### Supplied records:

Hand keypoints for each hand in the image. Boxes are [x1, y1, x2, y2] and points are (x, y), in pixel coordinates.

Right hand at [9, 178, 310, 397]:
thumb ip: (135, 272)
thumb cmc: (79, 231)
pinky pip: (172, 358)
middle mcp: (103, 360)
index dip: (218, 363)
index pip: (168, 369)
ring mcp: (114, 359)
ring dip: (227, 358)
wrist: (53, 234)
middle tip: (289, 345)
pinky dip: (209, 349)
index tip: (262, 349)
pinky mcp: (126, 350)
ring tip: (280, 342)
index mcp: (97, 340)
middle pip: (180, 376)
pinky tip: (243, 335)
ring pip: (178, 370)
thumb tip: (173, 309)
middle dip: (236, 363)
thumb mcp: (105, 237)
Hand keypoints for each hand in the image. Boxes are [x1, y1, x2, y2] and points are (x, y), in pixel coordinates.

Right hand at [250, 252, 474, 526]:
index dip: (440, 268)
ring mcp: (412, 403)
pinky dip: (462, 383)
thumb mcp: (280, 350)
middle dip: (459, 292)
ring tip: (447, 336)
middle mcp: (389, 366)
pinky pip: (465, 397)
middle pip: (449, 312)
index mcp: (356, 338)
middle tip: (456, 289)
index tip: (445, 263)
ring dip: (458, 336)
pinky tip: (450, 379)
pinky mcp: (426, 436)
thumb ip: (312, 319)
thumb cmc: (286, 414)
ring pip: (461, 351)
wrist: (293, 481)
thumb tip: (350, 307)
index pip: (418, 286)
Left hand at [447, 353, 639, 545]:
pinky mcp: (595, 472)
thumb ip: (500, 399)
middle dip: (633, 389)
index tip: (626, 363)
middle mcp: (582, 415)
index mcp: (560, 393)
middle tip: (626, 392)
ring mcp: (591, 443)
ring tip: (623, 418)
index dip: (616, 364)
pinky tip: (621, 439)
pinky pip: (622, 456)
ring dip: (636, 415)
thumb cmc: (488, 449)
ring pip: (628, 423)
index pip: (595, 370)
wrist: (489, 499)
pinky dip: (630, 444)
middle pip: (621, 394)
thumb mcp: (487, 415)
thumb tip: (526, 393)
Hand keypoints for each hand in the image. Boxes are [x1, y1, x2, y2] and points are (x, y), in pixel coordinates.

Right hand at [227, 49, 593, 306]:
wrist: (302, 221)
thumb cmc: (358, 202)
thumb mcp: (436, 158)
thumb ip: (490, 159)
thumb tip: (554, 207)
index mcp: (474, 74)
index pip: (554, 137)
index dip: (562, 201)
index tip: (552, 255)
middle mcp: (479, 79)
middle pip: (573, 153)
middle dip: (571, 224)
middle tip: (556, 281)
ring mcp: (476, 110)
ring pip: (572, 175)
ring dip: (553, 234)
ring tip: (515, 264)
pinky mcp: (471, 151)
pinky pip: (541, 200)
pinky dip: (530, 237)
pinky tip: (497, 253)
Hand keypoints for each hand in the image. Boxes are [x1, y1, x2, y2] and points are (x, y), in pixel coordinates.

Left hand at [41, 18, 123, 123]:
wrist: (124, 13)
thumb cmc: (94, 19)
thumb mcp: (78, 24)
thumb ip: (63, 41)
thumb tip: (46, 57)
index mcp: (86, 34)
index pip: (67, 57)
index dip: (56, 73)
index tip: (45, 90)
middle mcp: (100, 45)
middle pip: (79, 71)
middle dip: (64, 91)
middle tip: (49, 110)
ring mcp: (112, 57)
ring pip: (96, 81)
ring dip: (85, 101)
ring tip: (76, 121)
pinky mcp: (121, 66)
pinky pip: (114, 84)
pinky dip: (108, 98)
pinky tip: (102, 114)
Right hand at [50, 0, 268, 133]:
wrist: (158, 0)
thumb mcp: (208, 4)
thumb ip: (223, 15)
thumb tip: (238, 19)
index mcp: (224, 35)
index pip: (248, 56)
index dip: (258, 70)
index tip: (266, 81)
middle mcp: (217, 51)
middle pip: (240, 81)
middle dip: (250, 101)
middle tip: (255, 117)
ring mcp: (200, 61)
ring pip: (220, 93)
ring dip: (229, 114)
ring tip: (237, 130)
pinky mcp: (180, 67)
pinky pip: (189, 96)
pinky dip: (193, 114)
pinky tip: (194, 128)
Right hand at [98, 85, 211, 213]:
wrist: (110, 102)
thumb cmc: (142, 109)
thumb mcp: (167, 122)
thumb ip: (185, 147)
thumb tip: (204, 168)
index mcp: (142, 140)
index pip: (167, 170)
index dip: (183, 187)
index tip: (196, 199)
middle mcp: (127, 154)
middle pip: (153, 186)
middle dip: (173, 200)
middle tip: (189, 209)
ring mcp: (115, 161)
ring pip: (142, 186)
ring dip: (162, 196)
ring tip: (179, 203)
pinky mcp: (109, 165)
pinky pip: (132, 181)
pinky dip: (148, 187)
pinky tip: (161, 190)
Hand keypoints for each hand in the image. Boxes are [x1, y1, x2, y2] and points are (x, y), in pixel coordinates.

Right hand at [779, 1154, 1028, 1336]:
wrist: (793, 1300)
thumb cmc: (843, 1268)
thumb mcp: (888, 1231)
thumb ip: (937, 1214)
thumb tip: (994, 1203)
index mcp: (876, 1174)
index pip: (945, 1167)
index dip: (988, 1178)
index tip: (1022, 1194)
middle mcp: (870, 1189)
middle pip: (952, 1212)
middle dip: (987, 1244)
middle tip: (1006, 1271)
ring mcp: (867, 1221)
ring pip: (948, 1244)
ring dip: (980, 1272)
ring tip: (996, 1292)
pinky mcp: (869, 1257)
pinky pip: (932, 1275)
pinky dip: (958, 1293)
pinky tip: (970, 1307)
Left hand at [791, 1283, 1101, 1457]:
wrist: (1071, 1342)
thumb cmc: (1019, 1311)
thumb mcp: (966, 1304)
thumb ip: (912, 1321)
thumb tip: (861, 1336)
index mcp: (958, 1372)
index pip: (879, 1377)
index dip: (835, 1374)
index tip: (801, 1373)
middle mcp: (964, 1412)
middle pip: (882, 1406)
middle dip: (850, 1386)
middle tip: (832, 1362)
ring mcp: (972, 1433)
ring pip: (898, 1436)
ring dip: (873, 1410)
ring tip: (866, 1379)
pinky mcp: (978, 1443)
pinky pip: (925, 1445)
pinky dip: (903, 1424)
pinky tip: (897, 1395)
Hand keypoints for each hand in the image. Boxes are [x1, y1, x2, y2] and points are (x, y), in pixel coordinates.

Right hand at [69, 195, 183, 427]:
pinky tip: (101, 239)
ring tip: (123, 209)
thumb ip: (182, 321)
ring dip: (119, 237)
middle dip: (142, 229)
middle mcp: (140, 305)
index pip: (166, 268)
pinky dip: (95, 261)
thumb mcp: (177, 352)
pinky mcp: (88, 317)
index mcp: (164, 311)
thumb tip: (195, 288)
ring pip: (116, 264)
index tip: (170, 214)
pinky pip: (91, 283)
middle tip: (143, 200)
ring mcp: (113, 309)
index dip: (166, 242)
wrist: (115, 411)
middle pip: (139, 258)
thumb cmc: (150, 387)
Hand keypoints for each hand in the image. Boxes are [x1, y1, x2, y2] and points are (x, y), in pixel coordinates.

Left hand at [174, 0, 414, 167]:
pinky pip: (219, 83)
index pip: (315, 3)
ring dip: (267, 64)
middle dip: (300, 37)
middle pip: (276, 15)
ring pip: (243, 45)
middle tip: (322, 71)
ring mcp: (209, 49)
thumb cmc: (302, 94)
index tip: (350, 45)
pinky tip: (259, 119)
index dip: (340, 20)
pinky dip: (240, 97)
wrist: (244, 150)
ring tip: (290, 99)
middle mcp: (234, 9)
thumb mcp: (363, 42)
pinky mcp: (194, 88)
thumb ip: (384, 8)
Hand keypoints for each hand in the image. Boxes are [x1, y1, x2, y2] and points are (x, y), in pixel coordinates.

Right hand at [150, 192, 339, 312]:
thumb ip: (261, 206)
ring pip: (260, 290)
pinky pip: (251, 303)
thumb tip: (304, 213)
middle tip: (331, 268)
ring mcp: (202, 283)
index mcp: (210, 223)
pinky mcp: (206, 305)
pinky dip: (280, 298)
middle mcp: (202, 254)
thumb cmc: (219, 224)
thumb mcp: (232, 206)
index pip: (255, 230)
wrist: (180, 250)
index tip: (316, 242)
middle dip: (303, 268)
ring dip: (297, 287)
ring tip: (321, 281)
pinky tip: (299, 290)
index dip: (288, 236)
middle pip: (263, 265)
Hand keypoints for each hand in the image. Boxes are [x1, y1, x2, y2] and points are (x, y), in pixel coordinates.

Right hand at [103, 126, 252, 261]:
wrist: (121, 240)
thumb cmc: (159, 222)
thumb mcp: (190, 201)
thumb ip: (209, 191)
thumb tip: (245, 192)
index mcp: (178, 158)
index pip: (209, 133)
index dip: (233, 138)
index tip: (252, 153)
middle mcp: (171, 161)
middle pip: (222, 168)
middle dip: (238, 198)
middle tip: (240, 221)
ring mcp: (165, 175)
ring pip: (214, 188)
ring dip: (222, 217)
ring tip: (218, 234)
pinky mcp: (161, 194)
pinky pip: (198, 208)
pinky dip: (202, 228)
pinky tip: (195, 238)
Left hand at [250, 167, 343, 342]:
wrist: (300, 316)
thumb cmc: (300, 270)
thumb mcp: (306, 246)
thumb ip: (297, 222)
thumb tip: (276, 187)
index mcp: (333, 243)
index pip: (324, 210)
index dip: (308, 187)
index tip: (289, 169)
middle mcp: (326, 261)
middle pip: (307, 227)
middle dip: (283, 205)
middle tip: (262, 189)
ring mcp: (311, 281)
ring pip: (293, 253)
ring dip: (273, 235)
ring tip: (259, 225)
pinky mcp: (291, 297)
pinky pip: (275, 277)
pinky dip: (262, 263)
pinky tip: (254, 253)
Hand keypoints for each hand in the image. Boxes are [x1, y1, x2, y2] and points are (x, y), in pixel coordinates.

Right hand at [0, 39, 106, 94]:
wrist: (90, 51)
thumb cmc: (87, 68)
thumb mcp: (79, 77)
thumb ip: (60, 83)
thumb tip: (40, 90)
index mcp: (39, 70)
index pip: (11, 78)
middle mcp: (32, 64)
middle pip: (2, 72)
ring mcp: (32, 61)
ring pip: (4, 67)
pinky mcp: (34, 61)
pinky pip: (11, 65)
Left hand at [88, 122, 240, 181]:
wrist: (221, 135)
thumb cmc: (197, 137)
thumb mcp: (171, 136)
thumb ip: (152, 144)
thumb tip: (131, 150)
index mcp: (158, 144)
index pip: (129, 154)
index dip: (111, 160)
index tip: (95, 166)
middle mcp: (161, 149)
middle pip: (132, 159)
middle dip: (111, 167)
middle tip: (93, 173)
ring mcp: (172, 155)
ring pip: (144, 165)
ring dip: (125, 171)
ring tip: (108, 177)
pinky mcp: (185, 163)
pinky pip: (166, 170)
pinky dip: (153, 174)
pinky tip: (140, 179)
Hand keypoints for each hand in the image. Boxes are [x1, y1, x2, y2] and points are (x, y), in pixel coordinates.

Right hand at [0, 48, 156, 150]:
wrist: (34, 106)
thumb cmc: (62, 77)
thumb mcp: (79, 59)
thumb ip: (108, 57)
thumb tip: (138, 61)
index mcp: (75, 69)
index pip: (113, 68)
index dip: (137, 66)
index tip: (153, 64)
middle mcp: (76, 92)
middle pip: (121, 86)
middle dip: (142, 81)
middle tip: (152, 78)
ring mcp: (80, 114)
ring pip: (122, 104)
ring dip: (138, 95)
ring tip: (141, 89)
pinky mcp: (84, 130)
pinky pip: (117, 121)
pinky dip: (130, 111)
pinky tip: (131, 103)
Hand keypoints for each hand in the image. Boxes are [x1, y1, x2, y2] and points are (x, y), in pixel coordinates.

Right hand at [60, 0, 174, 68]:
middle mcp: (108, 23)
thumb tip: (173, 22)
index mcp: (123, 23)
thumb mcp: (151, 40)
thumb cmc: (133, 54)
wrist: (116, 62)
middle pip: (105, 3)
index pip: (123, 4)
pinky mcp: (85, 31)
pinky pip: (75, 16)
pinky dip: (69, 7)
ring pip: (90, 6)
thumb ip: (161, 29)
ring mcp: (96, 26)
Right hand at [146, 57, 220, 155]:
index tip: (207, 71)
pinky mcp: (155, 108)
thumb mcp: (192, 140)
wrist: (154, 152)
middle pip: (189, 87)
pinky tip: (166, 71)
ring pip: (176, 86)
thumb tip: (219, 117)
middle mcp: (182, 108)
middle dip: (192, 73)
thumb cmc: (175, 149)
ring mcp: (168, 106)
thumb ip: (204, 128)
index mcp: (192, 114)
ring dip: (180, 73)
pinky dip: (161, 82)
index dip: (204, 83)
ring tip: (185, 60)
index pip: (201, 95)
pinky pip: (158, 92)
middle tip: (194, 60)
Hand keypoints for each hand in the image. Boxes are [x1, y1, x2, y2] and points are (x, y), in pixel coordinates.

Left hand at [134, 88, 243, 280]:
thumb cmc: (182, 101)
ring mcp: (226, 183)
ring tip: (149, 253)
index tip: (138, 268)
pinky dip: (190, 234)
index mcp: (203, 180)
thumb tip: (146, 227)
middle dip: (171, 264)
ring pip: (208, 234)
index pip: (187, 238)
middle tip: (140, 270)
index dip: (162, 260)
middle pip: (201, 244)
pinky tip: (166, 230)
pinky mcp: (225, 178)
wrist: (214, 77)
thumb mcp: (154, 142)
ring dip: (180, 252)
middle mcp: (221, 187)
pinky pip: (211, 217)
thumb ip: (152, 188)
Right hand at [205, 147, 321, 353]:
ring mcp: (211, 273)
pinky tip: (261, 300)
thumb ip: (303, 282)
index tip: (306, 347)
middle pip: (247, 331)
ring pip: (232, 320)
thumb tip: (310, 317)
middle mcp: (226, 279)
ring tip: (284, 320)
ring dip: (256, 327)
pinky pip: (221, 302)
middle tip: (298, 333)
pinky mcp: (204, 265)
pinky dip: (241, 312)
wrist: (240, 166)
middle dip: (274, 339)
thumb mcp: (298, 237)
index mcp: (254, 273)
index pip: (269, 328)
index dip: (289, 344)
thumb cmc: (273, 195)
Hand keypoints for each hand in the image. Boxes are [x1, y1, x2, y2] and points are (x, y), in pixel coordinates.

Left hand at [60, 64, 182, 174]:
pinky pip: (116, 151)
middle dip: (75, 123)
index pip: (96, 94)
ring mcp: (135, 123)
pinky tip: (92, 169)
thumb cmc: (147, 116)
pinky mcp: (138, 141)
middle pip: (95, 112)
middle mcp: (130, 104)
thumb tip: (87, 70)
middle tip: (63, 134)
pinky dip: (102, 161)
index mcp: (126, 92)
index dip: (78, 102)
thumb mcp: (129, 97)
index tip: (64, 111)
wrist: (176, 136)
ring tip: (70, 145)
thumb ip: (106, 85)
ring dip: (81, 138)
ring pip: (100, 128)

### What is required:
Please write out the material word for word from its first line through the line holding "middle tip: (289, 345)", including both, and no line past it.

### The answer:
Hand keypoints for each hand in the image. Boxes are [x1, y1, x2, y2] and points are (x, y), in pixel coordinates.

Right hand at [9, 178, 310, 397]:
thumb ip: (135, 272)
thumb cmc: (79, 231)
pinky pip: (172, 358)
middle mcp: (103, 360)
index dip: (218, 363)
index pip: (168, 369)
ring mcp: (114, 359)
ring dip: (227, 358)
wrist: (53, 234)
middle tip: (289, 345)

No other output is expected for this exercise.